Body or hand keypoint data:
------------------------------------------------------------

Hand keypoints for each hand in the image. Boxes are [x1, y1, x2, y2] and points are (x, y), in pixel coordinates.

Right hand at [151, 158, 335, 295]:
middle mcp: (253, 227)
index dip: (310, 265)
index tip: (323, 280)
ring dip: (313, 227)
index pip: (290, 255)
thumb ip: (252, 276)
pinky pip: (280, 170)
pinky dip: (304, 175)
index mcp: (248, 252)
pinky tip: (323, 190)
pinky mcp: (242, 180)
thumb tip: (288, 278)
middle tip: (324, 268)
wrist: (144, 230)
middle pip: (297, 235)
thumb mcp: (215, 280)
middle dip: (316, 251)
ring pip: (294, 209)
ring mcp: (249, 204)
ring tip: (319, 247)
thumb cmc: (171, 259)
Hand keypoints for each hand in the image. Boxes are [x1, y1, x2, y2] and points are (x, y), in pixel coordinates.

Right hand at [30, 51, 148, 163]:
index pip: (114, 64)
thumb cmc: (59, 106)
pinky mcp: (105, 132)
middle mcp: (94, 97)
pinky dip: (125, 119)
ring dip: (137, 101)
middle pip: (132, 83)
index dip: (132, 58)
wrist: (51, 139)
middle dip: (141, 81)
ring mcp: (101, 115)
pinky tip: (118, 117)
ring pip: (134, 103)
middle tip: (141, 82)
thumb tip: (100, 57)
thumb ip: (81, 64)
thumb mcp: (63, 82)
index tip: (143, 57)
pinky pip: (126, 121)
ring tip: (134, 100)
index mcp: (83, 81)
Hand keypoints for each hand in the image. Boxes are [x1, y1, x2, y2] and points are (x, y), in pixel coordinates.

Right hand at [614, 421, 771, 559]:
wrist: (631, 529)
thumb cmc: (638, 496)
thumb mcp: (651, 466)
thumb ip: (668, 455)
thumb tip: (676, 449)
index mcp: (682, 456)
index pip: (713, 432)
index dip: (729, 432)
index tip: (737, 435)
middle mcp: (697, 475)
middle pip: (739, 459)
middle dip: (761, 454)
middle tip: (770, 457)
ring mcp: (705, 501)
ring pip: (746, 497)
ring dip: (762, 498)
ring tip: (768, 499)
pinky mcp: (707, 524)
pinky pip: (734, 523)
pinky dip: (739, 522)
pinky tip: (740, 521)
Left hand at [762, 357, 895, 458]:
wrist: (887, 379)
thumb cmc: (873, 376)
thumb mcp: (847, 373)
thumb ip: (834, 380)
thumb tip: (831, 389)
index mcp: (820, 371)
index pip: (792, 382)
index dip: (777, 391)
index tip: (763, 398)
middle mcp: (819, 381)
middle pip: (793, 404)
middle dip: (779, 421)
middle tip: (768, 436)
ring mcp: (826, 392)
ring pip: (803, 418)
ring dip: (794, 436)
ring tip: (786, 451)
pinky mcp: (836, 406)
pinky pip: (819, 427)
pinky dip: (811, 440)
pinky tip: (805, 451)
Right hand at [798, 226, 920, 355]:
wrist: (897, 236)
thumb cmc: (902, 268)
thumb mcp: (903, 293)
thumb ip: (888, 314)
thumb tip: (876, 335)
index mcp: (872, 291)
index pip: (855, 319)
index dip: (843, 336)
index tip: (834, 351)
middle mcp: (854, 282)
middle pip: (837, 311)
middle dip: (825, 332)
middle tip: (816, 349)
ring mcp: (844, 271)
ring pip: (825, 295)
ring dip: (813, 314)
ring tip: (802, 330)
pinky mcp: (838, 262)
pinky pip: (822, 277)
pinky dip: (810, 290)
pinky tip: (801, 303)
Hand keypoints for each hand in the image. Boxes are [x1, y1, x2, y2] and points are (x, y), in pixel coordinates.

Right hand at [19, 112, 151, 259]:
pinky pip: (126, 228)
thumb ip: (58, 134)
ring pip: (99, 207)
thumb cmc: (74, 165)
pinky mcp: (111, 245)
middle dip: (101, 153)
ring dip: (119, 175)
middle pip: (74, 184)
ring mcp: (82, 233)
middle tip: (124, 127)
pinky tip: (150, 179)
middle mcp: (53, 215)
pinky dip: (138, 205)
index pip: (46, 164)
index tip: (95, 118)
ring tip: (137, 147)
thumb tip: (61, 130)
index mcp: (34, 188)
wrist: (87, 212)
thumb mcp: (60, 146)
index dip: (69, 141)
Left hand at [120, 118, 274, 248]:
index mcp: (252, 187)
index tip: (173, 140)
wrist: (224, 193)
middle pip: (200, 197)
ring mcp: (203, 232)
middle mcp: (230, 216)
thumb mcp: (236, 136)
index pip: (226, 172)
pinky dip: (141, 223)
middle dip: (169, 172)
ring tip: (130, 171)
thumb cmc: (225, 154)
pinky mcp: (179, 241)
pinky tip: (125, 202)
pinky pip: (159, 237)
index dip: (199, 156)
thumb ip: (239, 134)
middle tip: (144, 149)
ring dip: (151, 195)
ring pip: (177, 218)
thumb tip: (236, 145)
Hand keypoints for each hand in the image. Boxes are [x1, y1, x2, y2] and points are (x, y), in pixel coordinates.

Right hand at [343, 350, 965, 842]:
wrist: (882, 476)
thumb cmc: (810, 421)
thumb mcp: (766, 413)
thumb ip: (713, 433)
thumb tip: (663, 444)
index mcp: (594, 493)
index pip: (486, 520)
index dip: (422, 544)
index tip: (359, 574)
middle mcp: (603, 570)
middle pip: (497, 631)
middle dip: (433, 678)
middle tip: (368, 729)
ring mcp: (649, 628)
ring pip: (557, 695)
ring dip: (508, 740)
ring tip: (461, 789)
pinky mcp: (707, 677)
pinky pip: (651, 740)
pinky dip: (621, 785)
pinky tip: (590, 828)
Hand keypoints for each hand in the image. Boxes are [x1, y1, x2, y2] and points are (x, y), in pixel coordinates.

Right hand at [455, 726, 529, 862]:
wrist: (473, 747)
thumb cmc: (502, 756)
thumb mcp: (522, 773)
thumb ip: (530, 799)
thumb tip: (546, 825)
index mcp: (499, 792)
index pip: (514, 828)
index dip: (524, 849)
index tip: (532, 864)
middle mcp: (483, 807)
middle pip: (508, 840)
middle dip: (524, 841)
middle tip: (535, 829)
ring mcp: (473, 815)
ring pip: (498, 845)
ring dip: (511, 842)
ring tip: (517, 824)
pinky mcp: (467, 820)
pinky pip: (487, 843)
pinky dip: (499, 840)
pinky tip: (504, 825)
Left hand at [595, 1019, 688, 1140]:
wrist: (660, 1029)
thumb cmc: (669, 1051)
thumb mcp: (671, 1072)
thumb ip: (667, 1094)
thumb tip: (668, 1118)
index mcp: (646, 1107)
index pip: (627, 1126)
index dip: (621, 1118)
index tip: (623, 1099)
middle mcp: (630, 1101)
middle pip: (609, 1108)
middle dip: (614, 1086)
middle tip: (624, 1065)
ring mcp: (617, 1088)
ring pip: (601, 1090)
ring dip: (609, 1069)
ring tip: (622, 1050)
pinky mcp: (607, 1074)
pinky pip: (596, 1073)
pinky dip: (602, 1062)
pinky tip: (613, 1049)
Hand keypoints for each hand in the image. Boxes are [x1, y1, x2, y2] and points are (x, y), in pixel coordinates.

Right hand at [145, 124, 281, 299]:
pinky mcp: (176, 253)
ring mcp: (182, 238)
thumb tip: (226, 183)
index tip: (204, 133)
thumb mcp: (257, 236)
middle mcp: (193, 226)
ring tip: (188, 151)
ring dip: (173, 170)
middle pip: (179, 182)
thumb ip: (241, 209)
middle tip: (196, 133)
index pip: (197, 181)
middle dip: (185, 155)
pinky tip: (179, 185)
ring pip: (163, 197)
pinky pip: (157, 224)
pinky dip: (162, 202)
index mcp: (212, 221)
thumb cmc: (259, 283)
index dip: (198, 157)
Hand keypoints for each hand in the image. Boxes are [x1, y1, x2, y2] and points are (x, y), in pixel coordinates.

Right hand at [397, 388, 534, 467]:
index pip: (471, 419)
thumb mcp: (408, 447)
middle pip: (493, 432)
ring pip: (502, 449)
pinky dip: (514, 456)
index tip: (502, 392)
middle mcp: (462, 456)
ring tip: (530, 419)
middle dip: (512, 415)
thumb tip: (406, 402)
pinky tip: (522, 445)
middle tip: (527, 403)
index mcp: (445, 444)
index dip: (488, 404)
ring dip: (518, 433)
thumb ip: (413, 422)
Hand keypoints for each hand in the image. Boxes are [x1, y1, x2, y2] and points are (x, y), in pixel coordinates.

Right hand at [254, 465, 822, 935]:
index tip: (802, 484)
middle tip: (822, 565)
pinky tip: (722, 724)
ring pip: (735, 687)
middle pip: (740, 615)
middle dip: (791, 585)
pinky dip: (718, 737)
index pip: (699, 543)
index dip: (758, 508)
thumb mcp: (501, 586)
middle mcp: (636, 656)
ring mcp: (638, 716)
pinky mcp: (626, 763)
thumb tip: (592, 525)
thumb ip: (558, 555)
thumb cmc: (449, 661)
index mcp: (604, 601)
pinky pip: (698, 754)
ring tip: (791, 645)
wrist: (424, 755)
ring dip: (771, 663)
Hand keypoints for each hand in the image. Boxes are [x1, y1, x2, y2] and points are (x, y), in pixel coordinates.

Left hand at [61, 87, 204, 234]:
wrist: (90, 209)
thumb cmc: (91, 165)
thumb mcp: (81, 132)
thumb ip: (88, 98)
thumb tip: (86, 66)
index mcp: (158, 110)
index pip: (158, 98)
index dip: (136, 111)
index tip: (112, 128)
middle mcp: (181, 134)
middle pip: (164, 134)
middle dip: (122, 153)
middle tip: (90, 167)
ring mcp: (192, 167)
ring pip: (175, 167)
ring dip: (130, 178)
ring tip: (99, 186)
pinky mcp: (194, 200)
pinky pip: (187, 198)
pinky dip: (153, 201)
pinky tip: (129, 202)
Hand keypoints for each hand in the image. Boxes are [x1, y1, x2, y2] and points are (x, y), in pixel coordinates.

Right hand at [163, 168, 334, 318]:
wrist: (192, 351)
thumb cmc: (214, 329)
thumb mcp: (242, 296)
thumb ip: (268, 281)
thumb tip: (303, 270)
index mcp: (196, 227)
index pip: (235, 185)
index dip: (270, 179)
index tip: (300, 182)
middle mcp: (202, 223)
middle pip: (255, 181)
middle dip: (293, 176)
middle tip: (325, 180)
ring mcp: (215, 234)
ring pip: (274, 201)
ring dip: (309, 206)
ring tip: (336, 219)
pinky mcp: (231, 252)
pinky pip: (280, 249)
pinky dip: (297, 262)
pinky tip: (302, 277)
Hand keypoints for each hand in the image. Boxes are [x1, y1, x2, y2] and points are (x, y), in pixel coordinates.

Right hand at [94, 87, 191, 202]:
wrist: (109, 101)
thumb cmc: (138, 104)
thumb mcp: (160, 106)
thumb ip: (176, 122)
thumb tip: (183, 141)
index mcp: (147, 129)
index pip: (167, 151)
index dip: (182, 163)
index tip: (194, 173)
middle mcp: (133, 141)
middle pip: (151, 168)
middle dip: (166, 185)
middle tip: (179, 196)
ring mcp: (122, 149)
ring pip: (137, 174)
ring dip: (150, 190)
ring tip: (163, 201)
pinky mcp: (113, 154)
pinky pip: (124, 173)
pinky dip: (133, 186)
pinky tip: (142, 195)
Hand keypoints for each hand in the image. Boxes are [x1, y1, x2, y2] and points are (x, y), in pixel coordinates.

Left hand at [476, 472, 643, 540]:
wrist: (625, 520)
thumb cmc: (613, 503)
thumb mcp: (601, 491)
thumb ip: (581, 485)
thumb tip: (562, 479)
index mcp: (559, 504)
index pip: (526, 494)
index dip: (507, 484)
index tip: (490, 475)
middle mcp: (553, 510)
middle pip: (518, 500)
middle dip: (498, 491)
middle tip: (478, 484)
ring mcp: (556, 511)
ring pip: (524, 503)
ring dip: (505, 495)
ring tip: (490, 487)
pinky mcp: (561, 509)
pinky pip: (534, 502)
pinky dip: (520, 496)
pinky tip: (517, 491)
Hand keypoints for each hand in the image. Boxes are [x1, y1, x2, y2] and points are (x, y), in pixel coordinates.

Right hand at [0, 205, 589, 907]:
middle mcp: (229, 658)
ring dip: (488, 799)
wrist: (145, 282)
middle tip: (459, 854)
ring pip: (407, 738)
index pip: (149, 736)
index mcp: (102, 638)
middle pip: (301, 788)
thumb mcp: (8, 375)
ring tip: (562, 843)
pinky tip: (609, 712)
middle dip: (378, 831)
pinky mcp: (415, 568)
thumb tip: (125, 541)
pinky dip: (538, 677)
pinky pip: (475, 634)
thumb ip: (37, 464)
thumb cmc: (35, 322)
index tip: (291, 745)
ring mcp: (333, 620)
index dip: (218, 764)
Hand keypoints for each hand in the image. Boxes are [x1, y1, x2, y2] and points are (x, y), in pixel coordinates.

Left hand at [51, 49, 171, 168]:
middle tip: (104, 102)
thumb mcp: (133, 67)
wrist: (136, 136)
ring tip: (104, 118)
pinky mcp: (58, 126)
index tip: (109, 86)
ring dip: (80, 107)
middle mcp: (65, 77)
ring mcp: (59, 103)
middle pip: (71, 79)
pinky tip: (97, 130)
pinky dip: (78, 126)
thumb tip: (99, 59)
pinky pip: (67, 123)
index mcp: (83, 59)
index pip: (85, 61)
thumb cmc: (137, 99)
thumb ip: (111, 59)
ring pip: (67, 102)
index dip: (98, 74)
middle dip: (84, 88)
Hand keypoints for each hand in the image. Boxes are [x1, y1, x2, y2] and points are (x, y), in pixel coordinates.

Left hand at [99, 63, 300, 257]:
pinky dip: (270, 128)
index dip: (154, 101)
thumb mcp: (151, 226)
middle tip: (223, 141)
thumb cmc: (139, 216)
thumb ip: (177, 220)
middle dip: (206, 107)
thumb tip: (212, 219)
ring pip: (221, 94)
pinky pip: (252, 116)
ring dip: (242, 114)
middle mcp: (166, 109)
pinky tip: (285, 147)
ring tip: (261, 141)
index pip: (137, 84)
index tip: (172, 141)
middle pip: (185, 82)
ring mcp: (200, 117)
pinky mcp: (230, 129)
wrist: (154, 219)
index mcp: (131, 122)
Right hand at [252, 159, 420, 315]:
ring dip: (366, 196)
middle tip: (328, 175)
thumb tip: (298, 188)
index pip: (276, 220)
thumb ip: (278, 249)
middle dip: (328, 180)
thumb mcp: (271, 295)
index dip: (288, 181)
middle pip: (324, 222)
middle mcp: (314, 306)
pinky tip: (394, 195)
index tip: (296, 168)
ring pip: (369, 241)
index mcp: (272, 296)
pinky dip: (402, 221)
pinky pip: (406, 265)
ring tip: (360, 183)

------------------------------------------------------------

EXERCISE DESCRIPTION:
In the records above, find the line with "middle dip: (166, 185)"; write out exactly that line and each one after it, stopping after the line with "thumb mcp: (601, 491)".

THE ANSWER:
middle dip: (166, 185)
middle tip: (179, 196)
ring mcp: (122, 149)
ring pip: (137, 174)
ring dip: (150, 190)
ring tip: (163, 201)
pinky mcp: (113, 154)
pinky pip: (124, 173)
pinky dip: (133, 186)
pinky tip: (142, 195)
Hand keypoints for each hand in the image. Boxes are [x1, y1, x2, y2] and points are (x, y), in pixel coordinates.

Left hand at [476, 472, 643, 540]:
wrist: (625, 520)
thumb cmc: (613, 503)
thumb mcp: (601, 491)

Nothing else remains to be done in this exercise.